Vivimos inmensamente orgullosos de nuestros artistas que llevan el sentimiento, la cara amable y el talento de nuestro país por fuera de nuestras fronteras. Los deportistas que con su sacrificio, entrega y sudor hacen enarbolar constantemente en lo más altos pedestales del mundo, nuestra bandera tricolor.

Lamentablemente no podemos decir lo mismo de nuestra clase dirigente y política, que viven en un entramado de demandas y contrademandas penales, haciendo uso de la estrategia “que la mejor defensa es buen ataque”, atiborrando de papeles el sistema judicial. Los foros se han convertido en un tinglado, en  los que se hacen sentir los más vociferantes y soba-sacos de nuestro medio;  todo parece asemejarse a un espectáculo circense al mejor estilo del “Mago chichipato” que todo lo hace desaparecer, hasta personajes  incursos en actividades delictivas.   

Nuestra sociedad está enferma no por el virus que nos regalaron los chinos, ni por el cáncer, sino por la falta de valores y de principios éticos y morales. Somos tristemente célebres en hacernos millonarios con el más mínimo esfuerzo y a cualquier precio; de pisotear y desaparecer al más desvalido y a nuestros líderes sociales; de apoderarse de lo que no es suyo, de malgastar los recursos públicos y de chuzar la intimidad de sus adversarios.

Esta pandemia ha dejado al descubierto la fragilidad humana, la de nuestras instituciones y del sector productivo y económico del país, pero fundamentalmente la crisis del sistema de salud colombiano.

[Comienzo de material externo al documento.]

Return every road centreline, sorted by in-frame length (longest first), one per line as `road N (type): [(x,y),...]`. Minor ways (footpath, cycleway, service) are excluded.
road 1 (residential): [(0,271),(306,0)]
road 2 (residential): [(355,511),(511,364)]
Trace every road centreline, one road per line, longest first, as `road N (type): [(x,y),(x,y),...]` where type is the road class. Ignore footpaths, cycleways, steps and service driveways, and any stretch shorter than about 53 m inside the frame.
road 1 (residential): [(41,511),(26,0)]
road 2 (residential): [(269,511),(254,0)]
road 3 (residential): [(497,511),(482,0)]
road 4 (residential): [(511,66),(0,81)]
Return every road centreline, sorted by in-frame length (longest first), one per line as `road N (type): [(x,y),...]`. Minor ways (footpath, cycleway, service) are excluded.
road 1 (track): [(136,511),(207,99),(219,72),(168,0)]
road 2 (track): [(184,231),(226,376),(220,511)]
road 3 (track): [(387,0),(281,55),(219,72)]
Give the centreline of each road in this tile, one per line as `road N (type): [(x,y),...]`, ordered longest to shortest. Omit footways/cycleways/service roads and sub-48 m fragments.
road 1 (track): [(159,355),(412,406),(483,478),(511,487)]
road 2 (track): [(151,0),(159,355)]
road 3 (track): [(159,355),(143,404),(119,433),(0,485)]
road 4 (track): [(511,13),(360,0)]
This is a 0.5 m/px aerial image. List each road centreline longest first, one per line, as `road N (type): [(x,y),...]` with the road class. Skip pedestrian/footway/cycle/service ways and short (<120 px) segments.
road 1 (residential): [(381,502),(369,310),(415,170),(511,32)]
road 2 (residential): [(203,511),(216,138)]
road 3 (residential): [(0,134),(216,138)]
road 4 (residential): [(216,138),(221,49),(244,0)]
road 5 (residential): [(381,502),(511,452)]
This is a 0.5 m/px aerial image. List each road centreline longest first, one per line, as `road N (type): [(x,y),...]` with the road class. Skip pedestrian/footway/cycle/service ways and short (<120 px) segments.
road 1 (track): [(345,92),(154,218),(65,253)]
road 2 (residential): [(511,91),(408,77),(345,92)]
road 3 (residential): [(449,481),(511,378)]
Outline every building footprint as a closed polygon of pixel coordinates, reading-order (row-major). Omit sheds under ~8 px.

En Colombia, no se ha contado con la suficiente voluntad para superar la enfermedad de la corrupción, la mediocridad y el cinismo. Estamos frente a una crisis humanitaria y sanitaria de proporciones inimaginables y nos estamos quedando cortos, porque el hambre nos ataca, el desempleo se dispara, las ayudas no llegan a los que verdaderamente la necesitan, dejando un feo tufillo de iniquidad y favoritismo.

El mejor remedio para superar la enfermedad, es contar con verdaderos líderes desprovistos de compromisos con sus mentores y patrocinadores. Necesitamos unos gobernantes y una institucionalidad lo suficientemente fuertes que se dediquen administrar con carácter y autonomía; a jalonar el desarrollo,  derribando los muros de la ignorancia, de la corrupción, de la miseria, de la desigualdad, de la injusticia, del desempleo y de la guerra.    

Si no somos capaces de derribar esos muros, continuaremos en las Unidades de Cuidados Intensivos (UCI) con el agravante de que no contamos con los suficientes ventiladores que oxigenen los pulmones de un país,  gravemente enfermo casi desahuciado.